» Problem to work on
Give back the data below exactly as it was given.

○ ○ ○ ○ ○

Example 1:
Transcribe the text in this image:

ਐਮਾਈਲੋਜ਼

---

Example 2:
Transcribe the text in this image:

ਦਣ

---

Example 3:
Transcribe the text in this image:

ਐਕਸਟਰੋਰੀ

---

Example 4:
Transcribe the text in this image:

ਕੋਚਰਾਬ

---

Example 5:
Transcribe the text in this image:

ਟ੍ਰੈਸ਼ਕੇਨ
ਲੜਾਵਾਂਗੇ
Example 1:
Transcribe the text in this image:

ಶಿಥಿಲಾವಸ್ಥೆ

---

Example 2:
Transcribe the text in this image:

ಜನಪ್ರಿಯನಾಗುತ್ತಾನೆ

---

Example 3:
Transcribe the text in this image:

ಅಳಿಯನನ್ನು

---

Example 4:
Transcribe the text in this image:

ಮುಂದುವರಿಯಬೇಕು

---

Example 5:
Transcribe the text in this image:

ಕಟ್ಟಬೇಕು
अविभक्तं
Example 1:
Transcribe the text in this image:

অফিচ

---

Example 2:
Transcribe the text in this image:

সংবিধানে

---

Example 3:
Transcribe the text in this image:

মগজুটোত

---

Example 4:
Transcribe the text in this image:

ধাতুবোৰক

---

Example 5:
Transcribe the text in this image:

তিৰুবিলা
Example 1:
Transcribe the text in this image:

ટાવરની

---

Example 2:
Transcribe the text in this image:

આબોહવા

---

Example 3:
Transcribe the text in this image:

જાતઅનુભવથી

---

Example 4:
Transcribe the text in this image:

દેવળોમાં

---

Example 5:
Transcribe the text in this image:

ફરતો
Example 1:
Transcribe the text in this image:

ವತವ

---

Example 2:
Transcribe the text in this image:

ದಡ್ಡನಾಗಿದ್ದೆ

○ ○ ○ ○ ○

» Response
Example 1:
Transcribe the text in this image:

ਐਮਾਈਲੋਜ਼

---

Example 2:
Transcribe the text in this image:

ਦਣ

---

Example 3:
Transcribe the text in this image:

ਐਕਸਟਰੋਰੀ

---

Example 4:
Transcribe the text in this image:

ਕੋਚਰਾਬ

---

Example 5:
Transcribe the text in this image:

ਟ੍ਰੈਸ਼ਕੇਨ
ਲੜਾਵਾਂਗੇ
Example 1:
Transcribe the text in this image:

ಶಿಥಿಲಾವಸ್ಥೆ

---

Example 2:
Transcribe the text in this image:

ಜನಪ್ರಿಯನಾಗುತ್ತಾನೆ

---

Example 3:
Transcribe the text in this image:

ಅಳಿಯನನ್ನು

---

Example 4:
Transcribe the text in this image:

ಮುಂದುವರಿಯಬೇಕು

---

Example 5:
Transcribe the text in this image:

ಕಟ್ಟಬೇಕು
अविभक्तं
Example 1:
Transcribe the text in this image:

অফিচ

---

Example 2:
Transcribe the text in this image:

সংবিধানে

---

Example 3:
Transcribe the text in this image:

মগজুটোত

---

Example 4:
Transcribe the text in this image:

ধাতুবোৰক

---

Example 5:
Transcribe the text in this image:

তিৰুবিলা
Example 1:
Transcribe the text in this image:

ટાવરની

---

Example 2:
Transcribe the text in this image:

આબોહવા

---

Example 3:
Transcribe the text in this image:

જાતઅનુભવથી

---

Example 4:
Transcribe the text in this image:

દેવળોમાં

---

Example 5:
Transcribe the text in this image:

ફરતો
Example 1:
Transcribe the text in this image:

ವತವ

---

Example 2:
Transcribe the text in this image:

ದಡ್ಡನಾಗಿದ್ದೆ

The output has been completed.